From Moses to Christ
The Mosaic covenant governed the life of God’s people and established the structure and practice of the church from the period of Moses until Christ. Thus, the same sacramental, discipleship, and multiplication principles of the church’s worldwide mission applied then as well. It is worth noting, however, that the understanding of God’s global purposes for the church deepened over the many centuries between Moses and Jesus. Over time, the worldwide focus of the church’s mission became even clearer. Jonah was sent to preach to Assyria. Psalm 68 calls for God to bless Israel so that the nations would see it and come worship the Lord. Isaiah 42:6 declared that Israel had been called specifically as a light to the nations. Various gentiles including Rahab, Ruth, and Naaman came to faith in the God of Israel (Josh. 2:11; Ruth 1:16–17; 2 Kings 5).
In addition, although Israel broke the old covenant and went into exile, blessing started coming in force to the world. During the exile and its aftermath, the synagogue system was established, allowing Jews to grow in their knowledge of God’s Word even outside of Israel. But many gentiles were exposed to the God of Israel by visiting these synagogues and talking with Jews in Babylon, Rome, and elsewhere. In Persia, the rescue of the Jews through the efforts of Queen Esther led to many Persians’ joining the people of God (Est. 8:17).
The introduction of synagogues provided a new way for the old covenant church to engage in the work of discipleship. Jesus and the Apostles clearly approved of the synagogue system, for they took part in its worship and discipleship activities (Luke 4:16–27; Acts 13:13–43). Furthermore, there were analogues to the new covenant church officers of elders and deacons in the leadership of the synagogues, and much of early Christian corporate worship was based on worship in the synagogue. God was apparently preparing for the new covenant church by allowing His old covenant church to develop structures for leadership and worship that the Apostles would use for the new covenant church.
The Church Is Forever
This very brief look at the church throughout history is not exhaustive. More could be said about its development, but I do want to briefly note one significant application to our understanding of the church as a result of this survey. Since the church was present under the old covenant as well, and since the old covenant church included both believers and nonbelievers (all Israelite males were circumcised, even those who rejected the Lord for idolatry), then we cannot say that the difference between the old and new covenant churches is that the new covenant church includes only believers, at least not yet. One day that will be true, but until Jesus returns, people who lack true faith in Christ will join the visible church by outward profession of faith. We strive and pray to prevent this from happening, but it will occur. The new covenant church as we wait for Jesus’ return includes all professing believers and their children, even those who do not really trust Jesus.
In turn, this has ramifications for our view of the sacraments. Under the old covenant, one joined the church by circumcision before one could profess faith if one was a child of church members. If that was the case and the church then existed under that covenant, then we should follow the same principle by baptizing the children of those who have professed faith in Christ during this new covenant era.

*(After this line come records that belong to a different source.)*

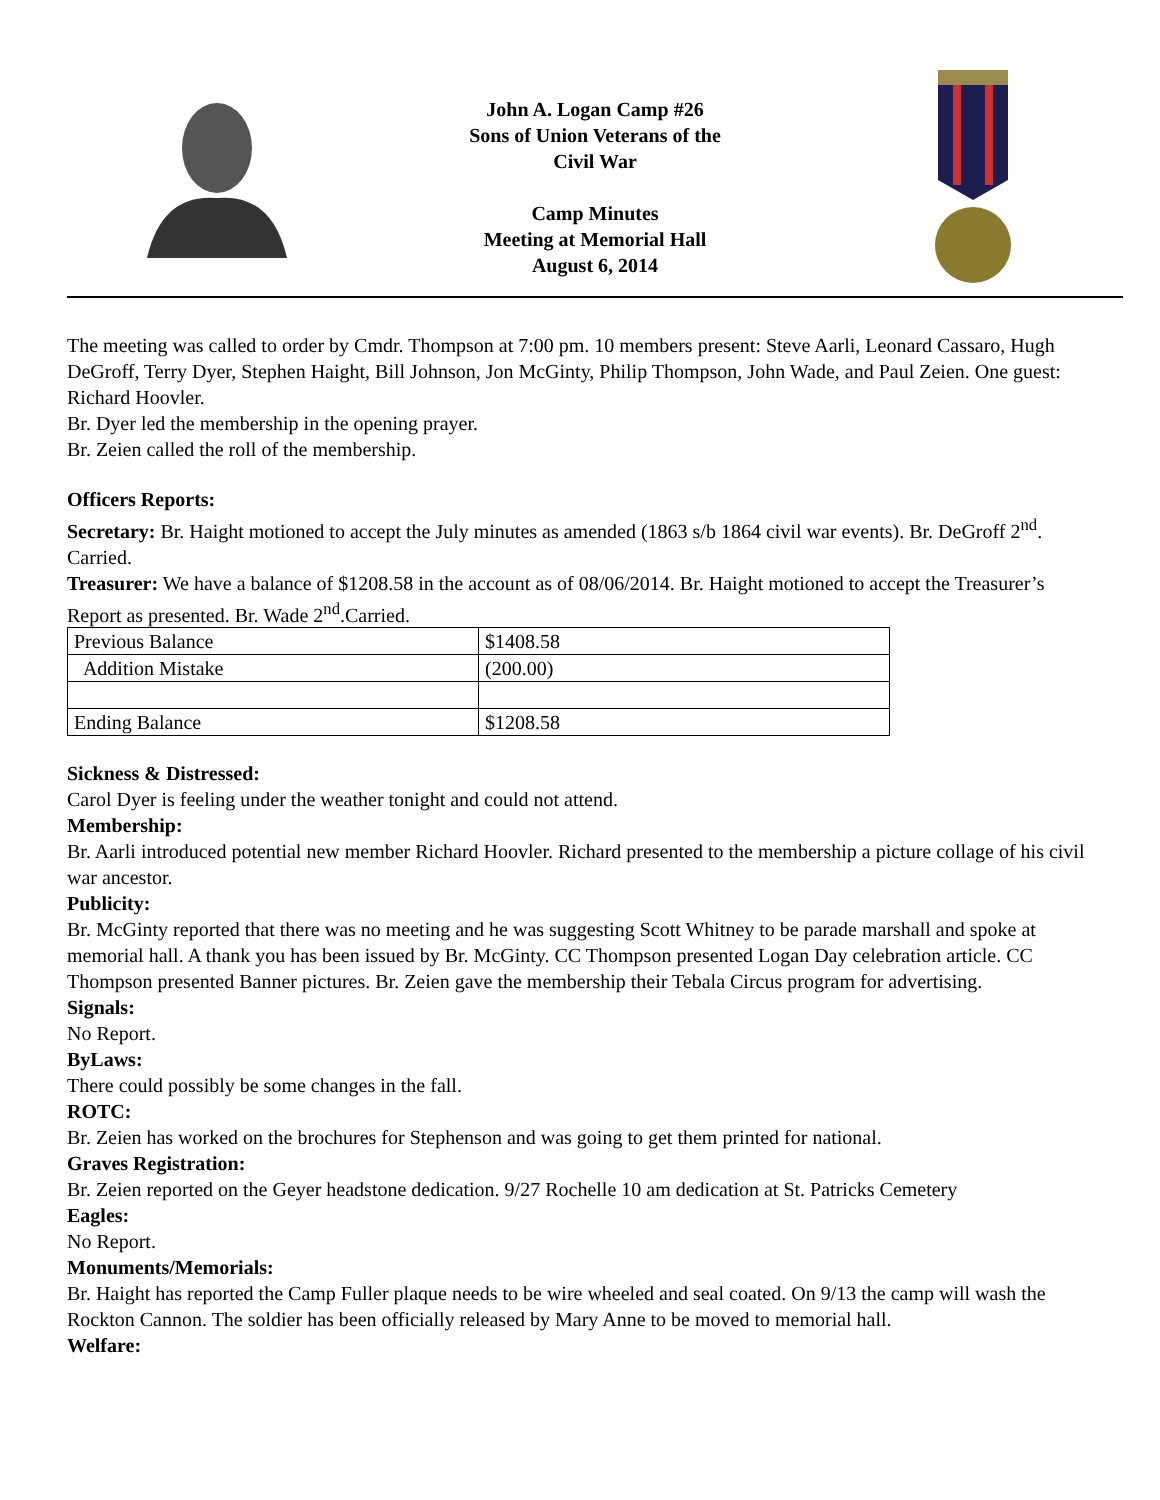John A. Logan Camp #26
Sons of Union Veterans of the
Civil War
Camp Minutes
Meeting at Memorial Hall
August 6, 2014
The meeting was called to order by Cmdr. Thompson at 7:00 pm. 10 members present: Steve Aarli, Leonard Cassaro, Hugh DeGroff, Terry Dyer, Stephen Haight, Bill Johnson, Jon McGinty, Philip Thompson, John Wade, and Paul Zeien. One guest: Richard Hoovler.
Br. Dyer led the membership in the opening prayer.
Br. Zeien called the roll of the membership.
Officers Reports:
Secretary: Br. Haight motioned to accept the July minutes as amended (1863 s/b 1864 civil war events). Br. DeGroff 2<sup>nd</sup>. Carried.
Treasurer: We have a balance of $1208.58 in the account as of 08/06/2014. Br. Haight motioned to accept the Treasurer’s Report as presented. Br. Wade 2<sup>nd</sup>.Carried.
| Previous Balance | $1408.58 |
| Addition Mistake | (200.00) |
| Ending Balance | $1208.58 |
Sickness & Distressed:
Carol Dyer is feeling under the weather tonight and could not attend.
Membership:
Br. Aarli introduced potential new member Richard Hoovler. Richard presented to the membership a picture collage of his civil war ancestor.
Publicity:
Br. McGinty reported that there was no meeting and he was suggesting Scott Whitney to be parade marshall and spoke at memorial hall. A thank you has been issued by Br. McGinty. CC Thompson presented Logan Day celebration article. CC Thompson presented Banner pictures. Br. Zeien gave the membership their Tebala Circus program for advertising.
Signals:
No Report.
ByLaws:
There could possibly be some changes in the fall.
ROTC:
Br. Zeien has worked on the brochures for Stephenson and was going to get them printed for national.
Graves Registration:
Br. Zeien reported on the Geyer headstone dedication. 9/27 Rochelle 10 am dedication at St. Patricks Cemetery
Eagles:
No Report.
Monuments/Memorials:
Br. Haight has reported the Camp Fuller plaque needs to be wire wheeled and seal coated. On 9/13 the camp will wash the Rockton Cannon. The soldier has been officially released by Mary Anne to be moved to memorial hall.
Welfare:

However, this does not mean there is no real advance under the new covenant as we wait for Jesus to return. Clearly, the new covenant church has a better understanding of its mission. The world is also coming into the church in a way it never did under the old covenant. Even now, the church is growing around the world until the fullness of the elect come in. Then the church will include people from every tribe and tongue, who will worship the Lord God forever (Rev. 7:9–12).